Currently, various medical equipment has been extensively implemented in all aspects of medical services, including disease diagnosis, patient condition monitoring and rehabilitation. Particularly, the large-scale digital radiology equipment such as Computed Tomography (CT), allowing for clear cross-sectional images of internal organs through X-rays, is of vital importance for medical facilities to treat patients. However, the CT equipment, embedding sophisticated operating systems, is vulnerable to various types of damages during the operation. Anomalies such as abnormal parameters, unstable current, damages of components and system outage, which occur unexpectedly during the equipment operation, have long plagued the hospitals as a problem. The equipment anomalies could result in unexpected delays in patient care, costly maintenance service and even serious patient incidents. In fact, the survey conducted by The Joint Commission (TJC)  shows that the “sentinel events” (i.e., safety accidents such as premature deaths, preventable diseases, severe injuries and disability accidents, the occurrence of which are not primarily related to patients’ illness ) associated with the failure of medical equipment is usually among the top ten reasons of medical accidents each year. It is reported that there were a total of 176 medical equipment-related incidents in the US, accounting for 2.9% of the total number of 6093 activities collected from 8 hospitals during the period 2004–2011 . Therefore, medical facilities including hospitals and healthcare organizations must ensure high-level reliability of medical equipment to guarantee patients’ safety and meet the required operation standards.

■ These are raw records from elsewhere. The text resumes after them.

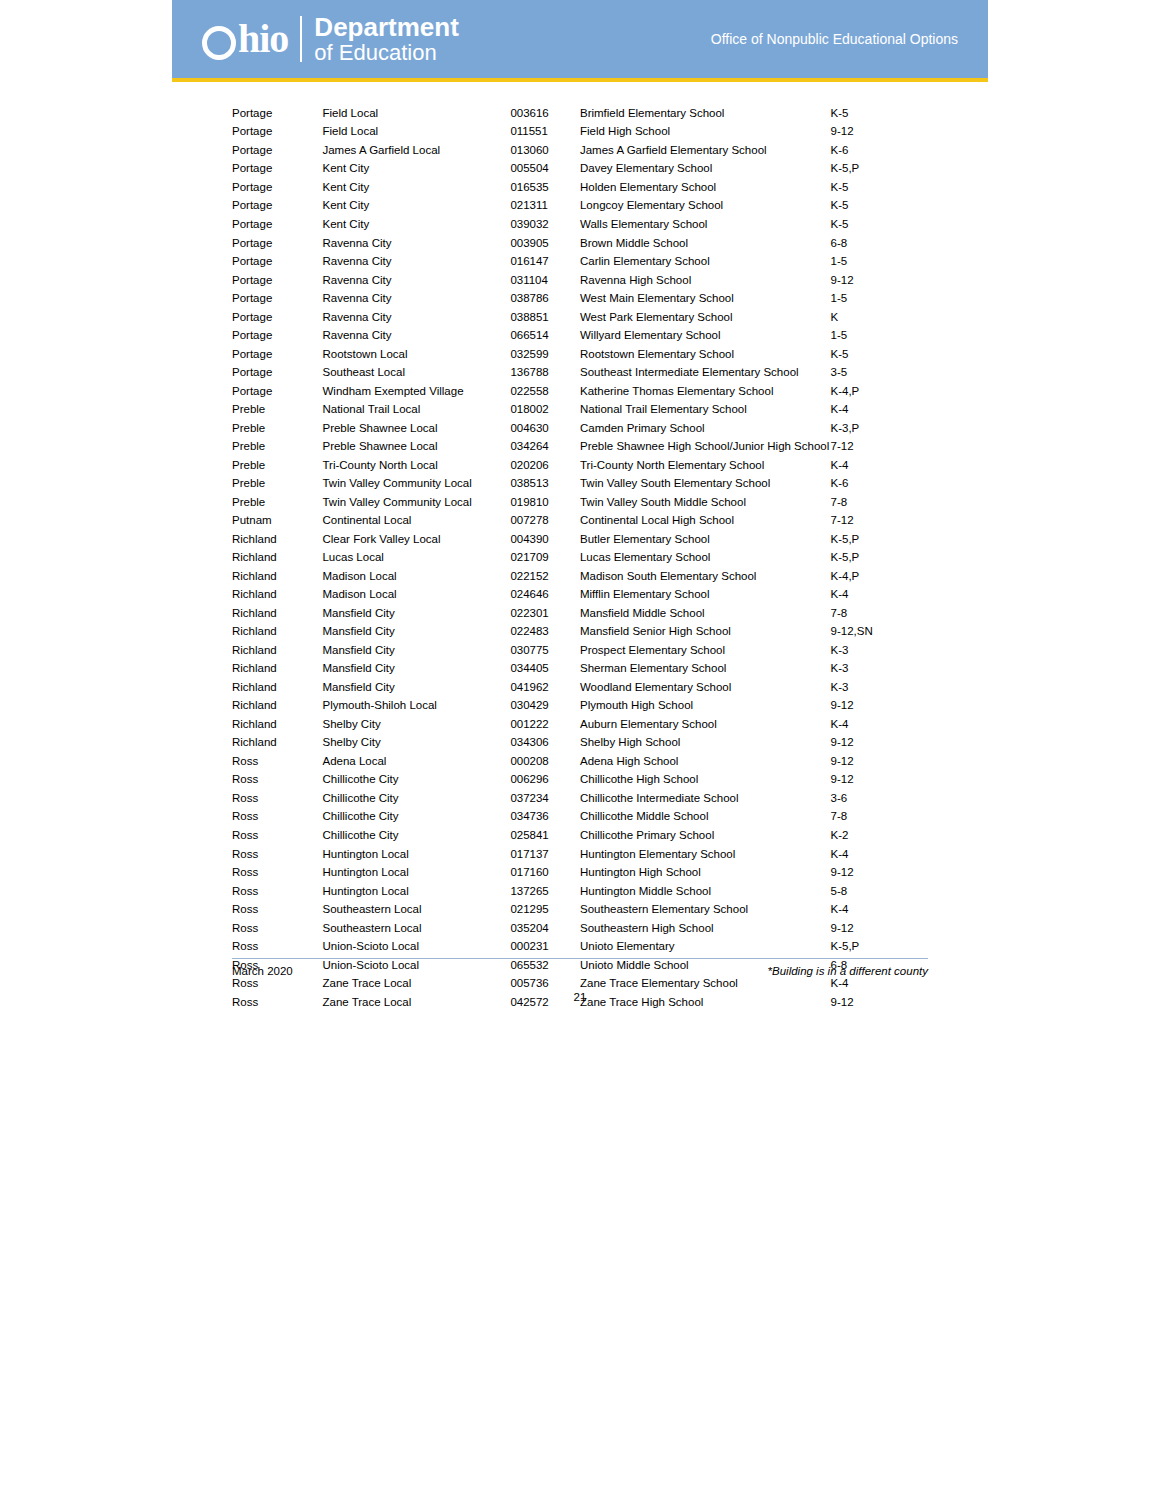hio
Department of Education
Office of Nonpublic Educational Options
| Portage | Field Local | 003616 | Brimfield Elementary School | K-5 |
| Portage | Field Local | 011551 | Field High School | 9-12 |
| Portage | James A Garfield Local | 013060 | James A Garfield Elementary School | K-6 |
| Portage | Kent City | 005504 | Davey Elementary School | K-5,P |
| Portage | Kent City | 016535 | Holden Elementary School | K-5 |
| Portage | Kent City | 021311 | Longcoy Elementary School | K-5 |
| Portage | Kent City | 039032 | Walls Elementary School | K-5 |
| Portage | Ravenna City | 003905 | Brown Middle School | 6-8 |
| Portage | Ravenna City | 016147 | Carlin Elementary School | 1-5 |
| Portage | Ravenna City | 031104 | Ravenna High School | 9-12 |
| Portage | Ravenna City | 038786 | West Main Elementary School | 1-5 |
| Portage | Ravenna City | 038851 | West Park Elementary School | K |
| Portage | Ravenna City | 066514 | Willyard Elementary School | 1-5 |
| Portage | Rootstown Local | 032599 | Rootstown Elementary School | K-5 |
| Portage | Southeast Local | 136788 | Southeast Intermediate Elementary School | 3-5 |
| Portage | Windham Exempted Village | 022558 | Katherine Thomas Elementary School | K-4,P |
| Preble | National Trail Local | 018002 | National Trail Elementary School | K-4 |
| Preble | Preble Shawnee Local | 004630 | Camden Primary School | K-3,P |
| Preble | Preble Shawnee Local | 034264 | Preble Shawnee High School/Junior High School | 7-12 |
| Preble | Tri-County North Local | 020206 | Tri-County North Elementary School | K-4 |
| Preble | Twin Valley Community Local | 038513 | Twin Valley South Elementary School | K-6 |
| Preble | Twin Valley Community Local | 019810 | Twin Valley South Middle School | 7-8 |
| Putnam | Continental Local | 007278 | Continental Local High School | 7-12 |
| Richland | Clear Fork Valley Local | 004390 | Butler Elementary School | K-5,P |
| Richland | Lucas Local | 021709 | Lucas Elementary School | K-5,P |
| Richland | Madison Local | 022152 | Madison South Elementary School | K-4,P |
| Richland | Madison Local | 024646 | Mifflin Elementary School | K-4 |
| Richland | Mansfield City | 022301 | Mansfield Middle School | 7-8 |
| Richland | Mansfield City | 022483 | Mansfield Senior High School | 9-12,SN |
| Richland | Mansfield City | 030775 | Prospect Elementary School | K-3 |
| Richland | Mansfield City | 034405 | Sherman Elementary School | K-3 |
| Richland | Mansfield City | 041962 | Woodland Elementary School | K-3 |
| Richland | Plymouth-Shiloh Local | 030429 | Plymouth High School | 9-12 |
| Richland | Shelby City | 001222 | Auburn Elementary School | K-4 |
| Richland | Shelby City | 034306 | Shelby High School | 9-12 |
| Ross | Adena Local | 000208 | Adena High School | 9-12 |
| Ross | Chillicothe City | 006296 | Chillicothe High School | 9-12 |
| Ross | Chillicothe City | 037234 | Chillicothe Intermediate School | 3-6 |
| Ross | Chillicothe City | 034736 | Chillicothe Middle School | 7-8 |
| Ross | Chillicothe City | 025841 | Chillicothe Primary School | K-2 |
| Ross | Huntington Local | 017137 | Huntington Elementary School | K-4 |
| Ross | Huntington Local | 017160 | Huntington High School | 9-12 |
| Ross | Huntington Local | 137265 | Huntington Middle School | 5-8 |
| Ross | Southeastern Local | 021295 | Southeastern Elementary School | K-4 |
| Ross | Southeastern Local | 035204 | Southeastern High School | 9-12 |
| Ross | Union-Scioto Local | 000231 | Unioto Elementary | K-5,P |
| Ross | Union-Scioto Local | 065532 | Unioto Middle School | 6-8 |
| Ross | Zane Trace Local | 005736 | Zane Trace Elementary School | K-4 |
| Ross | Zane Trace Local | 042572 | Zane Trace High School | 9-12 |
March 2020
*Building is in a different county
21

To date, the maintenance strategies including Corrective Maintenance (CM) , Preventive Maintenance (PM) [5–10] and Predictive Maintenance (PdM) [11–14], etc. have been successfully applied to various fields such as mechanical engineering [15, 16], nuclear engineering , management science [18, 19] etc., which greatly improved the management level of those systems. However, the applications of maintenance models have not been thoroughly addressed on the medical equipment. Generally, most medical facilities perform their equipment maintenance by merely following the manufacturer’s recommendations. The manufacturer establishes maintenance plans about when and how long maintenance will take place, and provides maintenance guidance for each equipment and components. This type of routine maintenance scheduling does improve the reliability and reduce the failure risks of medical equipment to some extent. However, the regular inspection and replacement are inconsistent in most cases and are inefficient to cope with all types of failures, especially for those that are frequent and random .
As various monitoring technologies and tools have been developed during the last few decades, it was announced that the combination of preventive maintenance with monitoring data along with data analysis techniques would be the appropriate approach to predict equipment anomalies . The Internet of Things (IoT), which integrates information of machine components through Internet by using modern information technologies, has emerged as a crucial technology to monitor the real-time status of targeted equipment and provide warnings in advance . Particularly, the Internet of Medical Things (IoMT), where health data obtained from wearable devices and sensors to monitor real-time physical conditions , has received extensive attention. Currently, the development of IoMT is still at its early stage and most of the existing IoMT systems are focusing on improving the level of diagnosis that related to human body, rather than the medical equipment . Likewise, it requires data-driven approaches to effectively store, preprocess and analyze the massive amount of log data that generated by IoT [25–27].
In this paper, we use machine-learning methods to predict CT anomalies based on the real-time condition data of CT equipment provided by the IoMT in West China Hospital of Sichuan University. In the CT system, parameters related to the condition of CT, such as oil temperature, anode voltage, daily arcing time and daily scan time, etc. are continuously monitored. By comparing different machine-learning models, we finally choose the one with the best prediction performance and improve the accuracy above 70% by adjusting parameters. Our research can significantly minimize the stagnation and losses, and improve the maintenance management. To the best knowledge of the authors, this is the first time that a sophisticated IoMT on large-scale medical equipment is developed and meanwhile, to be applied to investigate the anomaly of the medical equipment. Meanwhile, it is fairly new to combine the state-of-art machine learning models with the advanced monitoring tools in the medical field.
The rest of this paper is organized as follows: section 2 describes a typical CT system and the dataset we obtained from IoMT in the West China Hospital; section 3 demonstrates our research procedure; section 4 shows the results; conclusions are given in Section 5, with some perspectives and discussions on the future development.